# RECORD EXCERPTS
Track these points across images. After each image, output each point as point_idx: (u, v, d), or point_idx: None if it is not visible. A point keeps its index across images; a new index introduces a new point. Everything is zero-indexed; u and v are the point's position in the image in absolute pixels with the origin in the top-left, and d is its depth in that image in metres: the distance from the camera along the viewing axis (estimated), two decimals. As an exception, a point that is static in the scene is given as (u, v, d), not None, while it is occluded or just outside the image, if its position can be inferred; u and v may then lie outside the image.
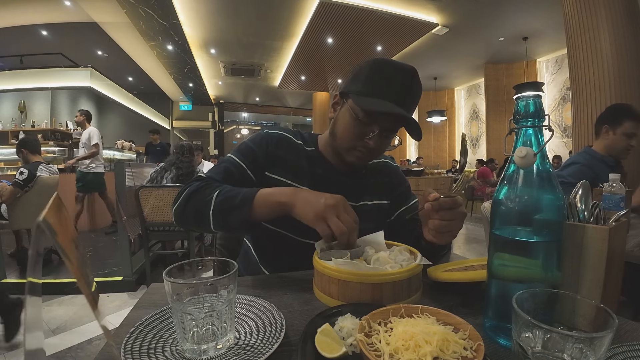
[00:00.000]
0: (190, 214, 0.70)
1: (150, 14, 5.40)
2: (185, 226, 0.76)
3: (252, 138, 0.86)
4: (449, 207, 0.58)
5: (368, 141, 0.75)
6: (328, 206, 0.59)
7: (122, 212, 2.58)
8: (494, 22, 5.70)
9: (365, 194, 0.87)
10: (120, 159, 7.53)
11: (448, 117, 9.55)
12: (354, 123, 0.76)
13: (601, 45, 2.79)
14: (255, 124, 18.81)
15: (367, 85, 0.75)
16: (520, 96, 0.43)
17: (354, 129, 0.76)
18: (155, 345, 0.41)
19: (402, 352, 0.33)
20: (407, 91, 0.74)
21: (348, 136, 0.78)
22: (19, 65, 6.51)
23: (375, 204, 0.89)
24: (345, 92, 0.80)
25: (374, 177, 0.91)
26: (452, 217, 0.59)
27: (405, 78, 0.74)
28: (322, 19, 5.65)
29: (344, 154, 0.80)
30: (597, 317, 0.33)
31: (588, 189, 0.52)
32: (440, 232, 0.60)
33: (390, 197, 0.92)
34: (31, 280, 0.21)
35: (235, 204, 0.65)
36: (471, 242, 4.35)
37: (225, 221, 0.67)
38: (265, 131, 0.87)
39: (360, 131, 0.76)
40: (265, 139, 0.84)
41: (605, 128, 1.72)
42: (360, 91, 0.75)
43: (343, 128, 0.78)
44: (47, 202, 0.24)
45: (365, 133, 0.75)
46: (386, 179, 0.93)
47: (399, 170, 0.99)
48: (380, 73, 0.75)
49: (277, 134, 0.86)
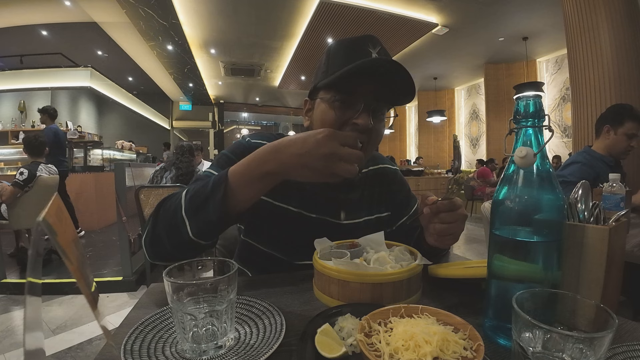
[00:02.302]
0: (162, 230, 0.58)
1: (150, 14, 5.40)
2: (160, 255, 0.60)
3: (232, 148, 0.76)
4: (448, 209, 0.57)
5: (357, 122, 0.64)
6: (327, 157, 0.50)
7: (122, 212, 2.58)
8: (494, 22, 5.70)
9: (363, 209, 0.79)
10: (120, 159, 7.52)
11: (448, 117, 9.54)
12: (332, 109, 0.65)
13: (601, 45, 2.79)
14: (256, 124, 18.80)
15: (329, 69, 0.67)
16: (520, 96, 0.43)
17: (335, 115, 0.65)
18: (155, 345, 0.41)
19: (402, 352, 0.33)
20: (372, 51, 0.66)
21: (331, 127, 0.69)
22: (19, 65, 6.50)
23: (375, 218, 0.82)
24: (312, 90, 0.72)
25: (371, 187, 0.83)
26: (452, 219, 0.57)
27: (366, 41, 0.67)
28: (322, 19, 5.65)
29: None
30: (597, 317, 0.33)
31: (588, 189, 0.52)
32: (442, 236, 0.58)
33: (390, 208, 0.86)
34: (31, 280, 0.21)
35: (207, 193, 0.54)
36: (471, 242, 4.35)
37: (203, 219, 0.54)
38: (247, 140, 0.76)
39: (343, 115, 0.65)
40: (246, 150, 0.71)
41: (607, 128, 1.72)
42: (325, 77, 0.67)
43: (323, 123, 0.66)
44: (47, 202, 0.24)
45: (350, 114, 0.64)
46: (385, 187, 0.86)
47: (398, 174, 0.91)
48: (337, 52, 0.68)
49: (260, 144, 0.72)
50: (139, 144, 9.34)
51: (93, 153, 6.65)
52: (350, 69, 0.60)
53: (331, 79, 0.63)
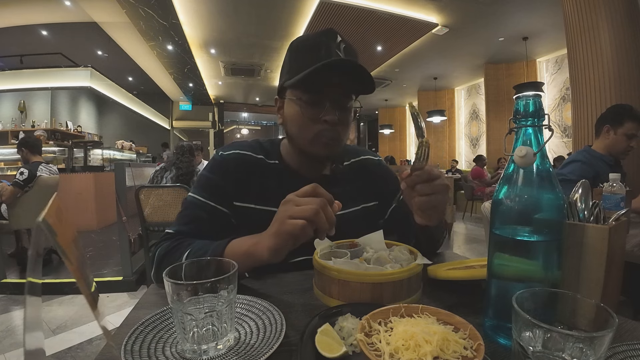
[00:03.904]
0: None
1: (150, 14, 5.39)
2: None
3: (209, 167, 0.77)
4: (425, 180, 0.53)
5: (325, 119, 0.68)
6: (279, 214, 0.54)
7: (122, 212, 2.58)
8: (494, 22, 5.69)
9: (349, 200, 0.78)
10: (120, 159, 7.53)
11: (448, 117, 9.54)
12: (300, 109, 0.69)
13: (601, 45, 2.79)
14: (256, 123, 18.80)
15: (293, 67, 0.70)
16: (520, 95, 0.43)
17: (304, 114, 0.69)
18: (156, 345, 0.41)
19: (403, 352, 0.33)
20: (335, 47, 0.68)
21: (302, 126, 0.70)
22: (19, 65, 6.50)
23: (362, 208, 0.82)
24: (279, 89, 0.74)
25: (354, 180, 0.84)
26: (430, 190, 0.53)
27: (326, 37, 0.69)
28: (322, 19, 5.64)
29: (309, 149, 0.72)
30: (597, 317, 0.33)
31: (588, 189, 0.52)
32: (424, 210, 0.55)
33: (378, 197, 0.85)
34: (31, 280, 0.21)
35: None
36: (471, 242, 4.35)
37: None
38: (219, 154, 0.78)
39: (311, 113, 0.69)
40: (223, 165, 0.75)
41: (607, 128, 1.72)
42: (289, 76, 0.70)
43: (294, 121, 0.71)
44: (47, 202, 0.24)
45: (318, 112, 0.68)
46: (370, 178, 0.86)
47: (382, 164, 0.91)
48: (299, 49, 0.71)
49: (234, 154, 0.77)
50: (139, 144, 9.35)
51: (93, 153, 6.65)
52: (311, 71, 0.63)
53: (296, 80, 0.67)
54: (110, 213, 4.51)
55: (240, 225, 0.74)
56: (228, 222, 0.75)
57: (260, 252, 0.55)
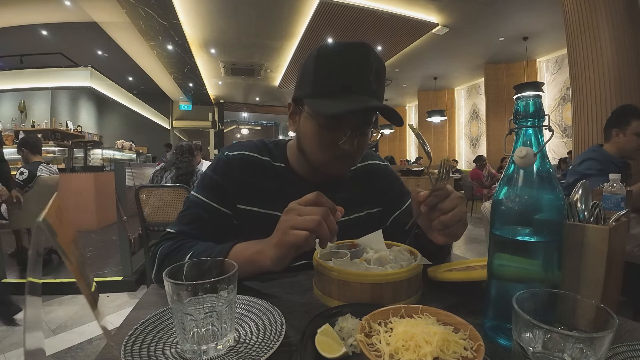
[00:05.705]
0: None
1: (150, 14, 5.39)
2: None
3: (213, 167, 0.76)
4: (444, 196, 0.53)
5: (343, 146, 0.64)
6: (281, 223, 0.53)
7: (122, 212, 2.58)
8: (494, 22, 5.69)
9: (353, 206, 0.77)
10: (120, 159, 7.52)
11: (448, 117, 9.55)
12: (319, 132, 0.65)
13: (601, 45, 2.79)
14: (256, 123, 18.82)
15: (318, 84, 0.64)
16: (520, 96, 0.43)
17: (322, 138, 0.65)
18: (156, 345, 0.41)
19: (403, 353, 0.33)
20: (367, 71, 0.63)
21: (318, 149, 0.67)
22: (19, 65, 6.50)
23: (365, 214, 0.81)
24: (297, 97, 0.69)
25: (360, 185, 0.82)
26: (453, 204, 0.53)
27: (359, 56, 0.62)
28: (322, 19, 5.64)
29: (322, 169, 0.70)
30: (597, 317, 0.33)
31: (588, 189, 0.52)
32: (450, 227, 0.53)
33: (382, 203, 0.84)
34: (31, 280, 0.21)
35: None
36: (471, 242, 4.35)
37: None
38: (225, 154, 0.76)
39: (329, 139, 0.65)
40: (228, 166, 0.74)
41: (615, 131, 1.73)
42: (312, 93, 0.65)
43: (310, 141, 0.68)
44: (47, 202, 0.24)
45: (337, 138, 0.64)
46: (375, 184, 0.84)
47: (389, 170, 0.89)
48: (327, 64, 0.64)
49: (239, 155, 0.75)
50: (139, 144, 9.35)
51: (93, 153, 6.66)
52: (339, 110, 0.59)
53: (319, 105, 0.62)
54: (110, 213, 4.50)
55: (242, 227, 0.74)
56: (230, 223, 0.74)
57: (263, 261, 0.56)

# EXERCISE PROMPT
Retype all entries exactly as they appear, dropping the images.

# RESULT FOR THIS EXERCISE
Track these points across images. After each image, output each point as point_idx: (u, v, d), or point_idx: None if it is not visible. A point keeps its index across images; a new index introduces a new point. Everything is zero-indexed; u and v are the point's position in the image in absolute pixels with the origin in the top-left, and d is its depth in that image in metres: the distance from the camera along the viewing axis (estimated), two decimals. As an exception, a point that is static in the scene is given as (u, v, d), not None, while it is occluded or just outside the image, if its position can be inferred; u and v may then lie outside the image.
[00:00.000]
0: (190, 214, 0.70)
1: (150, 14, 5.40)
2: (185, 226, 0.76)
3: (252, 138, 0.86)
4: (449, 207, 0.58)
5: (368, 141, 0.75)
6: (328, 206, 0.59)
7: (122, 212, 2.58)
8: (494, 22, 5.70)
9: (365, 194, 0.87)
10: (120, 159, 7.53)
11: (448, 117, 9.55)
12: (354, 123, 0.76)
13: (601, 45, 2.79)
14: (255, 124, 18.81)
15: (367, 85, 0.75)
16: (520, 96, 0.43)
17: (354, 129, 0.76)
18: (155, 345, 0.41)
19: (402, 352, 0.33)
20: (407, 91, 0.74)
21: (348, 136, 0.78)
22: (19, 65, 6.51)
23: (375, 204, 0.89)
24: (345, 92, 0.80)
25: (374, 177, 0.91)
26: (452, 217, 0.59)
27: (405, 78, 0.74)
28: (322, 19, 5.65)
29: (344, 154, 0.80)
30: (597, 317, 0.33)
31: (588, 189, 0.52)
32: (440, 232, 0.60)
33: (390, 197, 0.92)
34: (31, 280, 0.21)
35: (235, 204, 0.65)
36: (471, 242, 4.35)
37: (225, 221, 0.67)
38: (265, 131, 0.87)
39: (360, 131, 0.76)
40: (265, 139, 0.84)
41: (605, 128, 1.72)
42: (360, 91, 0.75)
43: (343, 128, 0.78)
44: (47, 202, 0.24)
45: (365, 133, 0.75)
46: (386, 179, 0.93)
47: (399, 170, 0.99)
48: (380, 73, 0.75)
49: (277, 134, 0.86)
[00:02.302]
0: (162, 230, 0.58)
1: (150, 14, 5.40)
2: (160, 255, 0.60)
3: (232, 148, 0.76)
4: (448, 209, 0.57)
5: (357, 122, 0.64)
6: (327, 157, 0.50)
7: (122, 212, 2.58)
8: (494, 22, 5.70)
9: (363, 209, 0.79)
10: (120, 159, 7.52)
11: (448, 117, 9.54)
12: (332, 109, 0.65)
13: (601, 45, 2.79)
14: (256, 124, 18.80)
15: (329, 69, 0.67)
16: (520, 96, 0.43)
17: (335, 115, 0.65)
18: (155, 345, 0.41)
19: (402, 352, 0.33)
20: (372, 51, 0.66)
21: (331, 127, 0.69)
22: (19, 65, 6.50)
23: (375, 218, 0.82)
24: (312, 90, 0.72)
25: (371, 187, 0.83)
26: (452, 219, 0.57)
27: (366, 41, 0.67)
28: (322, 19, 5.65)
29: None
30: (597, 317, 0.33)
31: (588, 189, 0.52)
32: (442, 236, 0.58)
33: (390, 208, 0.86)
34: (31, 280, 0.21)
35: (207, 193, 0.54)
36: (471, 242, 4.35)
37: (203, 219, 0.54)
38: (247, 140, 0.76)
39: (343, 115, 0.65)
40: (246, 150, 0.71)
41: (607, 128, 1.72)
42: (325, 77, 0.67)
43: (323, 123, 0.66)
44: (47, 202, 0.24)
45: (350, 114, 0.64)
46: (385, 187, 0.86)
47: (398, 174, 0.91)
48: (337, 52, 0.68)
49: (260, 144, 0.72)
50: (139, 144, 9.34)
51: (93, 153, 6.65)
52: (350, 69, 0.60)
53: (331, 79, 0.63)
[00:03.904]
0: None
1: (150, 14, 5.39)
2: None
3: (209, 167, 0.77)
4: (425, 180, 0.53)
5: (325, 119, 0.68)
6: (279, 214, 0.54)
7: (122, 212, 2.58)
8: (494, 22, 5.69)
9: (349, 200, 0.78)
10: (120, 159, 7.53)
11: (448, 117, 9.54)
12: (300, 109, 0.69)
13: (601, 45, 2.79)
14: (256, 123, 18.80)
15: (293, 67, 0.70)
16: (520, 95, 0.43)
17: (304, 114, 0.69)
18: (156, 345, 0.41)
19: (403, 352, 0.33)
20: (335, 47, 0.68)
21: (302, 126, 0.70)
22: (19, 65, 6.50)
23: (362, 208, 0.82)
24: (279, 89, 0.74)
25: (354, 180, 0.84)
26: (430, 190, 0.53)
27: (326, 37, 0.69)
28: (322, 19, 5.64)
29: (309, 149, 0.72)
30: (597, 317, 0.33)
31: (588, 189, 0.52)
32: (424, 210, 0.55)
33: (378, 197, 0.85)
34: (31, 280, 0.21)
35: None
36: (471, 242, 4.35)
37: None
38: (219, 154, 0.78)
39: (311, 113, 0.69)
40: (223, 165, 0.75)
41: (607, 128, 1.72)
42: (289, 76, 0.70)
43: (294, 121, 0.71)
44: (47, 202, 0.24)
45: (318, 112, 0.68)
46: (370, 178, 0.86)
47: (382, 164, 0.91)
48: (299, 49, 0.71)
49: (234, 154, 0.77)
50: (139, 144, 9.35)
51: (93, 153, 6.65)
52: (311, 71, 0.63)
53: (296, 80, 0.67)
54: (110, 213, 4.51)
55: (240, 225, 0.74)
56: (228, 222, 0.75)
57: (260, 252, 0.55)
[00:05.705]
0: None
1: (150, 14, 5.39)
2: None
3: (213, 167, 0.76)
4: (444, 196, 0.53)
5: (343, 146, 0.64)
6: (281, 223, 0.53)
7: (122, 212, 2.58)
8: (494, 22, 5.69)
9: (353, 206, 0.77)
10: (120, 159, 7.52)
11: (448, 117, 9.55)
12: (319, 132, 0.65)
13: (601, 45, 2.79)
14: (256, 123, 18.82)
15: (318, 84, 0.64)
16: (520, 96, 0.43)
17: (322, 138, 0.65)
18: (156, 345, 0.41)
19: (403, 353, 0.33)
20: (367, 71, 0.63)
21: (318, 149, 0.67)
22: (19, 65, 6.50)
23: (365, 214, 0.81)
24: (297, 97, 0.69)
25: (360, 185, 0.82)
26: (453, 204, 0.53)
27: (359, 56, 0.62)
28: (322, 19, 5.64)
29: (322, 169, 0.70)
30: (597, 317, 0.33)
31: (588, 189, 0.52)
32: (450, 227, 0.53)
33: (382, 203, 0.84)
34: (31, 280, 0.21)
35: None
36: (471, 242, 4.35)
37: None
38: (225, 154, 0.76)
39: (329, 139, 0.65)
40: (228, 166, 0.74)
41: (615, 131, 1.73)
42: (312, 93, 0.65)
43: (310, 141, 0.68)
44: (47, 202, 0.24)
45: (337, 138, 0.64)
46: (375, 184, 0.84)
47: (389, 170, 0.89)
48: (327, 64, 0.64)
49: (239, 155, 0.75)
50: (139, 144, 9.35)
51: (93, 153, 6.66)
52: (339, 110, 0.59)
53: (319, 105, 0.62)
54: (110, 213, 4.50)
55: (242, 227, 0.74)
56: (230, 223, 0.74)
57: (263, 261, 0.56)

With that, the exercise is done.